The Storytellers: Salesmen

The “Salesmen” are the ones who make the story accessible, that make the initial share compelling enough to re-share. Who are the salesmen or storytellers in your social network? Perhaps they’re already someone we’re close to that is passionate about telling that brand or product story. When it comes down to it, these key influencers are the ones that we can rely on to get that idea about the brand to stick. Sometimes it starts with the known key influencers like celebrities or social media icons, who might be connected to someone you know personally or follow in your social network. They have the stunning images that tell the brand’s story without words. They have the videos that tug at your heart and make you feel a connection to the brand. They’re the ones who reinforce the positive response and sentiments about the brand.

Firsthand, I have witnessed and experienced the brand-focused via social media purchasing phenomenon through a set of baby blankets being sold online. Tula, makers of ultra-soft, bamboo fiber, baby blankets, also manufacture baby-wearing products. I purchased their other product, a canvas baby carrier, after seeing Michael Phelps’ son, Boomer, being carried around in it while watching the Rio Olympics. A few days later a friend gifted my baby one of their blankets, which sell out within minutes on their website.

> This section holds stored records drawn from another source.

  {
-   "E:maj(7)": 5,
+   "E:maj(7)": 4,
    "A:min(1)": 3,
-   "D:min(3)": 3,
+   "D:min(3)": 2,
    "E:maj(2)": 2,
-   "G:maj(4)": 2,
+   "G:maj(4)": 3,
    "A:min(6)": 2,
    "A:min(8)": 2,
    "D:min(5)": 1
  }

I joined other networks of people who love the Tula products, where I learned about the husband and wife team that started the company, the small batch production of their merchandise, the superior quality of the textiles used and how they’ve become so coveted because they sell out within minutes.

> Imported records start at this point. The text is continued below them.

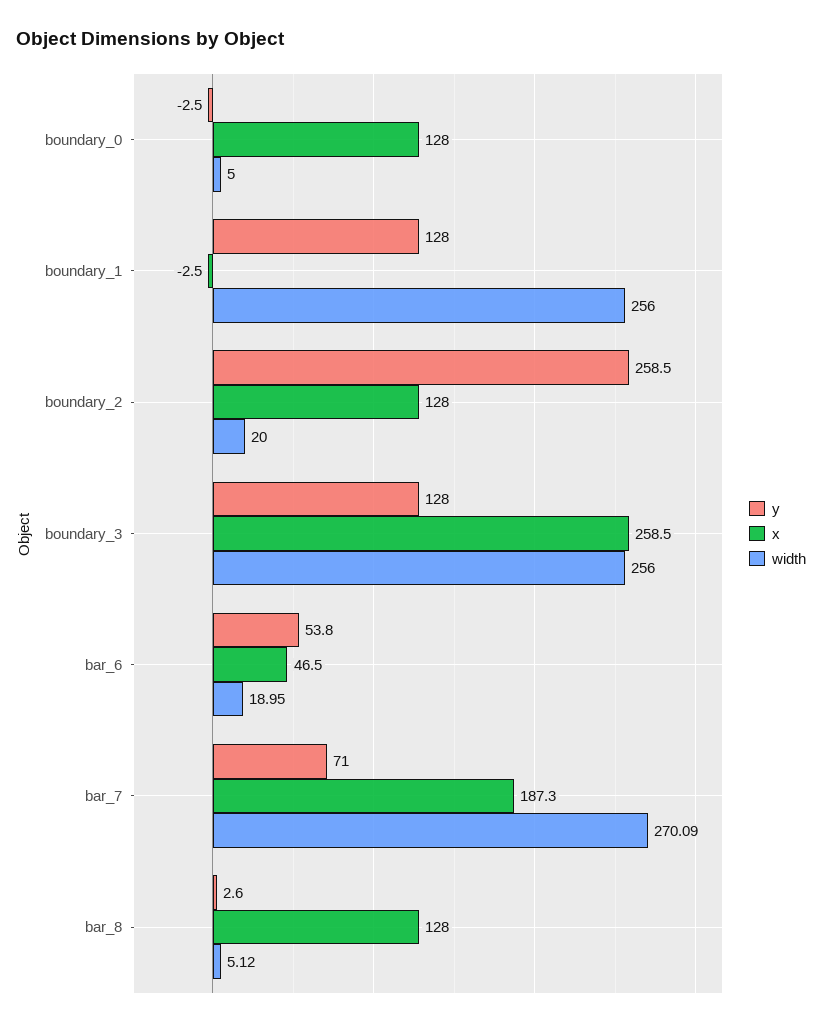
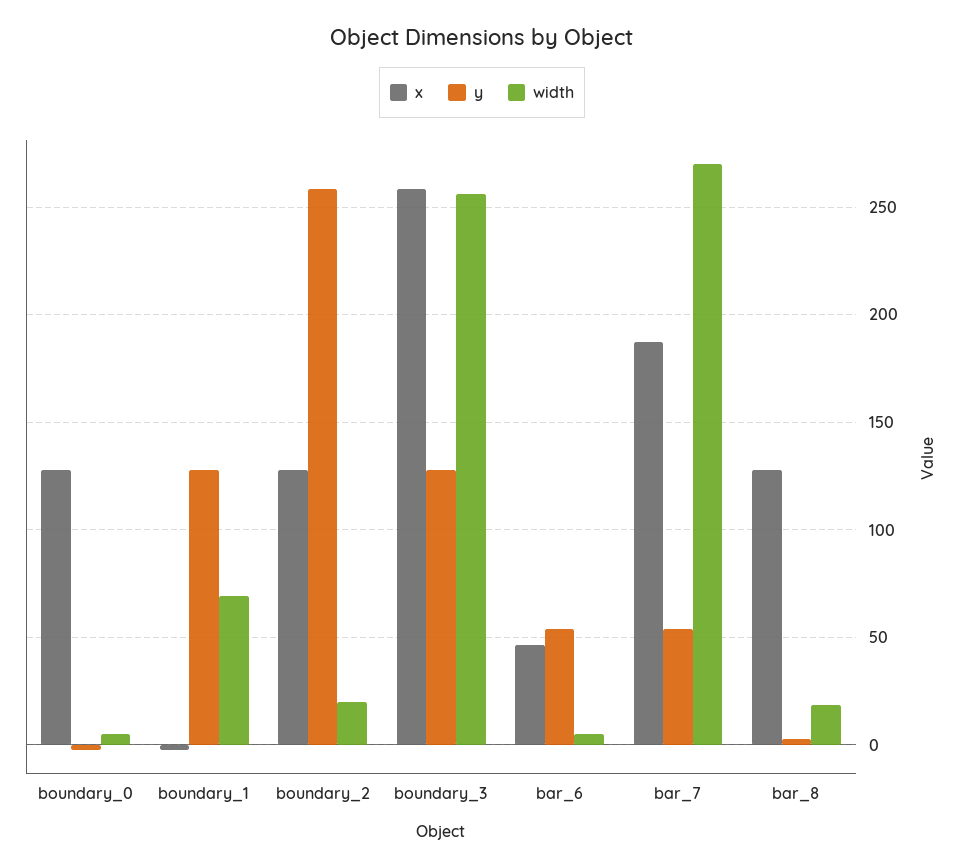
  {
    "y": {
      "boundary_0": -2.5,
      "boundary_1": 128,
      "boundary_2": 258.5,
      "boundary_3": 128,
      "bar_6": 53.8,
-     "bar_7": 71,
+     "bar_7": 55,
      "bar_8": 2.6
    },
    "x": {
      "boundary_0": 128,
      "boundary_1": -2.5,
      "boundary_2": 128,
      "boundary_3": 258.5,
      "bar_6": 46.5,
      "bar_7": 187.3,
      "bar_8": 128
    },
    "width": {
      "boundary_0": 5,
-     "boundary_1": 256,
+     "boundary_1": 70,
      "boundary_2": 20,
      "boundary_3": 256,
-     "bar_6": 18.95,
+     "bar_6": 5,
      "bar_7": 270.09,
-     "bar_8": 5.12
+     "bar_8": 20
    }
  }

Two baby-wearing carriers and fifteen blankets later, I’ve shared photos and videos of my favorite items to folks in my social network. My husband’s cousin finds herself interested in the product, currently follows the brand on Instagram and now messages me that there’s a new blanket going on sale. We spent a good part of this past Saturday trying to get this special, new pattern of blankets, messaging one another about it and checking social media to see if others were able to get Tula’s latest release. From what I hear, I’ve barely scratched the surface in uncovering the start of what seems to be a rabbit hole of obsessive consumerism in the realm of baby gear brands.

Clearly, I’ve trapped myself into a fanatic form of brand loyalty for these blankets. I assure you, this isn’t how I am about most products, because sometimes, things go awry. Sometimes you get tested to consider the alternatives. Sometimes you get pushed further and eventually end up changing brands completely. In my next post, I’ll discuss what happens when brand loyalty is challenged.

And in case you’re wondering about that Saturday product release, once my order arrives, I’ll be at eighteen blankets.